Dass Stach heute überhaupt im Oberhaus aufläuft und die Atmosphäre aufsaugen kann, ist indes alles andere als selbstverständlich. Schließlich gehörte er einst zu den deutschen Top-Talenten seines Jahrgangs im Tennis und fuhr zweigleisig: "Bis ich 13, 14 war, habe ich beides gemacht, hatte oft an einem Tag Fußball- und Tennistraining. Erst dann habe ich mich auf Fußball konzentriert", erzählte Stach im Sommer. Und tat anschließend alles für den Sprung in den Profi-Bereich, der bis vor rund anderthalb Jahren – damals lief Stach für VfL Wolfsburgs U23 in Liga vier auf – allerdings in den Sternen stand. "Ich habe mir immer gesagt, dass ich mir Zeit nehme, bis ich 21 bin und gucke, ob was geht im Profifußball.

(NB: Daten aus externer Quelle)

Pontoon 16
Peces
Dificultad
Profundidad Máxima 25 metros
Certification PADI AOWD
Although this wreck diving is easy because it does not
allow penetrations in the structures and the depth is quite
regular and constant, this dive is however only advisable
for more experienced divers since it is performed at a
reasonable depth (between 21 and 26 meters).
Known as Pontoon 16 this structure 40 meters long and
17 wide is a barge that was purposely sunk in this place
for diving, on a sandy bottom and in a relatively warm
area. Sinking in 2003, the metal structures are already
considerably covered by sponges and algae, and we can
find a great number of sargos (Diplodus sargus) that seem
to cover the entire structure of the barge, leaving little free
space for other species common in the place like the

Alternativ habe ich ein College in Amerika als Option gesehen. Diese Kombination aus Fußball und studieren finde ich sehr gut. Meine große Schwester hat das im Basketball gemacht, wir haben sie ein paar Mal besucht, und es hat mir sehr gut gefallen." Ein Plan B, der dank der Entwicklung des letzten Jahres in der Schublade bleiben kann, setzt Stach doch nun endgültig alles auf die Karte Bundesliga-Fußball in Mainz.
Formt Svensson Stach zur "Waffe"?
Und kann sich vorstellen auf unbestimmte Zeit heimisch zu werden am Rhein, wo er im Oktober seine erste Wohnung beziehen wird - auf Dauer sei das Hotelleben "dann doch etwas öde" gewesen. Ganz bewusst habe er sich für einen langfristigen Vertrag (bis 2024) entschieden. Um sich zu etablieren, zu lernen und sich weiterzuentwickeln. Die Voraussetzungen dafür seien unter seinem neuen Cheftrainer ideal: "Er arbeitet einfach gern mit uns und möchte, dass sich das Team verbessert. Er fordert viel, auch im Training, und möchte, dass man in jeder Sekunde Gas gibt, sich keine Verschnaufpausen erlaubt. Ich denke, das ist letztendlich das, was unser Spiel besser macht", so Stach über Svensson, der wiederum sich bekanntlich zutraut aus dem Körper des 22-Jährigen eine "Waffe" zu machen. "Ich muss und werde dranbleiben. Dann kann es sein, dass daraus irgendwann eine Art sportliche Waffe wird", so der Mittelfeldspieler, auf die Aussage seines Chefs aus dem Sommer angesprochen, schmunzelnd.
Zunächst einmal beschäftigt sich Stach aber ausschließlich mit der nächsten Herausforderung, dem nächsten Heimspiel in der MEWA ARENA gegen den Klub aus der Hauptstadt: "Die Stimmung war schon in den ersten Partien unfassbar. Ich habe riesig Bock auf das Spiel!"